The negotiations did not bear fruit. In October 2018, the Allottees commenced this action in the Western District of Texas. The Amended Complaint alleged continuing trespass under federal common law, breach of the easement agreement, and unjust enrichment. They sought various forms of relief including compensatory and punitive damages, an accounting of profits, disgorgement, and an injunction

-3- requiring Andeavor to cease operations, remove the pipeline, and restore lands to their original conditions, as the easement agreement and federal regulations require.

After transfer to the District of North Dakota, Andeavor moved to dismiss on numerous grounds. The district court granted the motion based on the Allottees failure to exhaust administrative remedies under the BIA regulations. Alternatively, the court held that it would require the Allottees to seek administrative remedies before obtaining judicial review even if the regulations did not require exhaustion. The court did not address Andeavor’s remaining grounds for dismissal.

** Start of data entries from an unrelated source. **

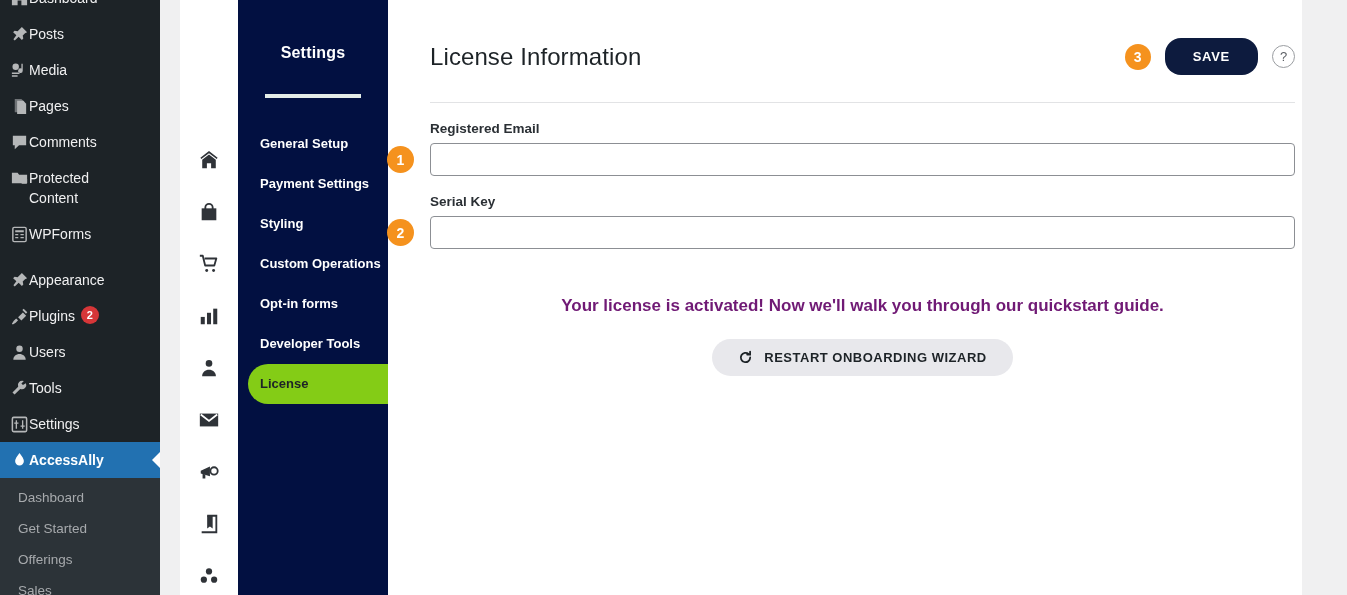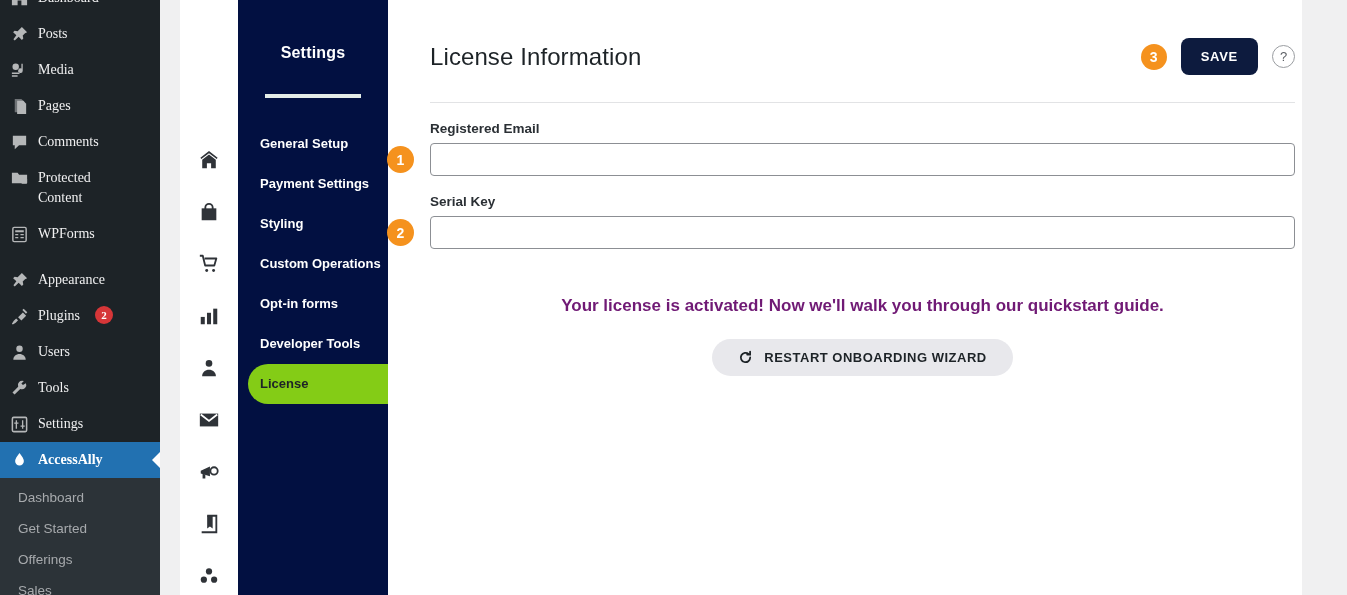--- a/index.html
+++ b/index.html
@@ -27,28 +27,26 @@
     background: #1d2327;
     flex: 0 0 160px;
     position: relative;
     padding-top: 0;
     overflow: hidden;
   }
 
   .wp-item {
     display: flex;
     align-items: flex-start;
-    gap: 9px;
     padding: 8px 0 8px 9px;
     color: #f0f0f1;
     font-size: 14px;
     line-height: 20px;
     position: relative;
     min-height: 34px;
-    font-family: Liberation Serif, serif;
   }
   .wp-item .wp-ic {
     width: 20px;
     height: 20px;
     flex: 0 0 20px;
     display: flex;
     align-items: center;
     justify-content: center;
     margin-top: 0px;
     opacity: .72;
@@ -208,22 +206,22 @@
     font-weight: 700;
     display: flex;
     align-items: center;
     justify-content: center;
     flex: 0 0 26px;
   }
   .save-btn {
     background: #0d1b3e;
     color: #ffffff;
     border: none;
-    border-radius: 8px;
-    padding: 11px 20px;
+    border-radius: 16px;
+    padding: 11px 28px;
     font-size: 13px;
     font-weight: 700;
     letter-spacing: .7px;
     font-family: inherit;
     cursor: pointer;
   }
   .help-btn {
     width: 23px;
     height: 23px;
     border-radius: 50%;

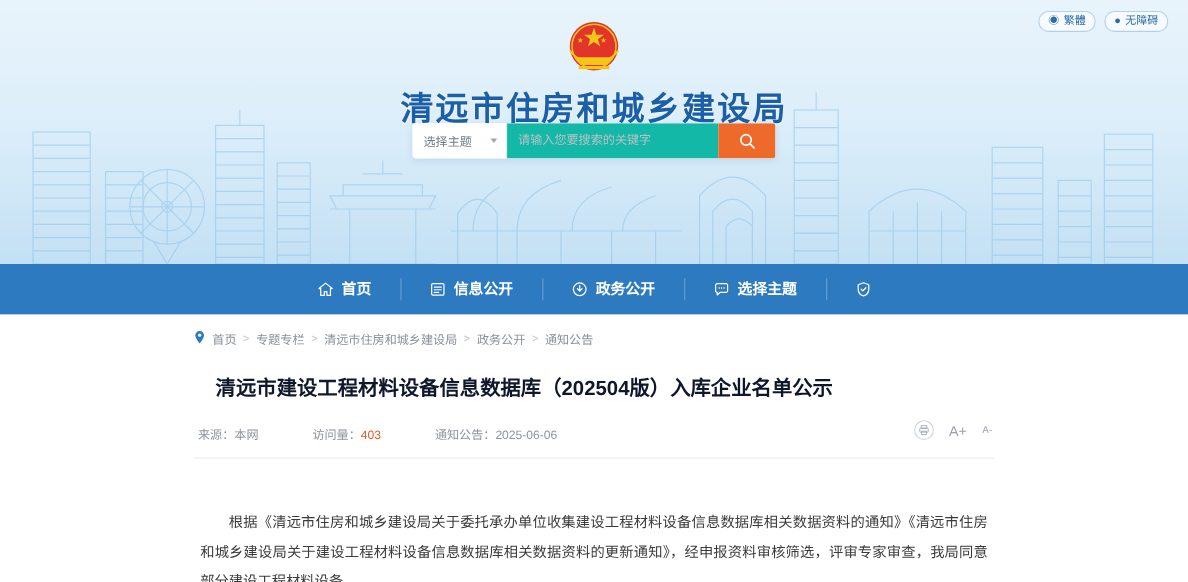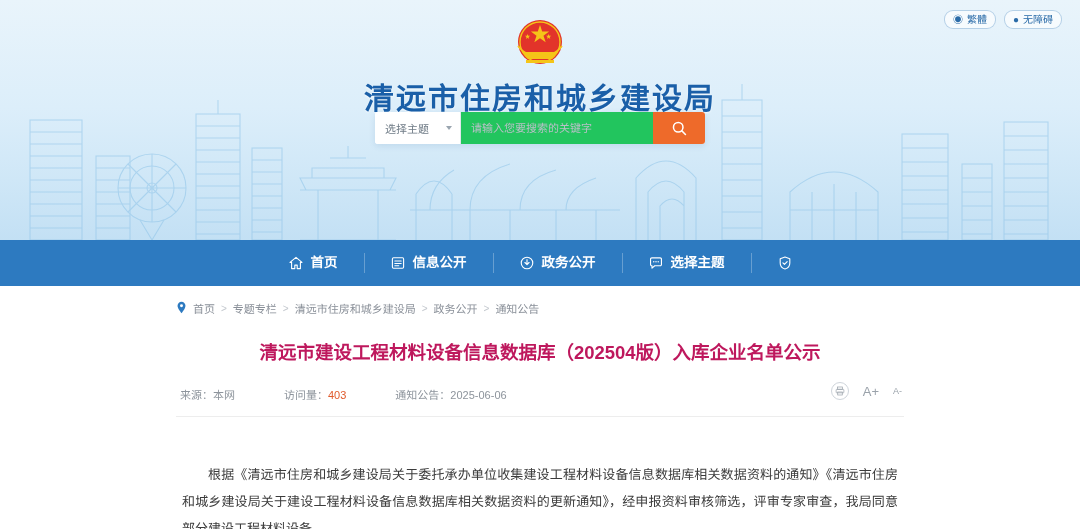--- a/index.html
+++ b/index.html
@@ -54,21 +54,21 @@
     font-size:11px; color:#6f7b86;
     background:#fff;
     border-right:1px solid #e2e7ec;
     white-space:nowrap; cursor:pointer;text-align:right;
   }
   .caret { width:0;height:0;border-left:3px solid transparent;border-right:3px solid transparent;border-top:4px solid #9aa5af; }
   .search-input {
     flex:1; border:none; outline:none;
     font-size:11px; color:#333; padding:12px 10px;
     font-family:"Liberation Sans", sans-serif;
-    background:#22c55e;
+    background:#14b8a6;
   }
   .search-input::placeholder { color:#b9c0c7; }
   .search-btn {
     width:52px; background:#ee6a2a; border:none; cursor:pointer;
     display:flex; align-items:center; justify-content:center;
   }
 
   
   .nav {
     width:1080px; height:46px; background:#2d7ac0;
@@ -93,22 +93,21 @@
     display:flex; align-items:center; gap:6px;
     padding:14px 0 12px 176px;
     font-size:11px; color:#8a9099;
   }
   .crumb a { color:#8a9099; text-decoration:none; cursor:pointer; }
   .crumb .sep { color:#c3c8ce; font-size:10px; }
   .crumb .pin { color:#2d7ac0; }
 
   .article { margin:0 176px; }
   .art-title {
-    text-align:center;
-    font-size:18.5px; font-weight:bold; color:#be185d;
+    font-size:18.5px; font-weight:bold; color:#0f172a;
     line-height:30px; padding:10px 20px 0;
     font-family:"Liberation Sans", sans-serif;
   }
   .meta-row {
     display:flex; align-items:center;
     padding:18px 4px 14px;
     font-size:11px; color:#8d949c;
     border-bottom:1px solid #ededed;
     position:relative;
     gap:23px;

The Allottees raise a host of issues in challenging the district court’s dismissal of their Amended Complaint. Andeavor defends the judgment on numerous grounds. We review de novo the grant of a Rule 12 motion to dismiss, assuming all factual allegations in the pleadings are true and viewing them in the light most favorable to the nonmoving party. Wolfchild v. Redwood Cnty., 824 F.3d 761, 767 (8th Cir.), cert. denied, 137 S. Ct. 447 (2016) (citations omitted). Dismissal is appropriate when the moving party is entitled to judgment as a matter of law. Id. (citations omitted).

II. Failure to Exhaust Administrative Remedies

In general, the well-established doctrine of administrative exhaustion requires a party to follow prescribed procedures for obtaining administrative remedies before seeking judicial relief. See Klaudt v. United States Dep’t of Interior, 990 F.2d 409, 411 (8th Cir. 1993). Pursuant to explicit rule-making authority, see 25 U.S.C. § 328, the Secretary promulgated rules governing rights-of-way over Indian lands and authorized the BIA to administer the regime. See 25 C.F.R. pt. 169. Indian land includes land held in trust by the United States for a tribe (“Tribal land”) and land owned by individual Indians in trust or restricted status (“individually owned Indian land”). § 169.2.

-4- Part 169 applies to rights-of-way for oil and gas pipelines crossing Indian land.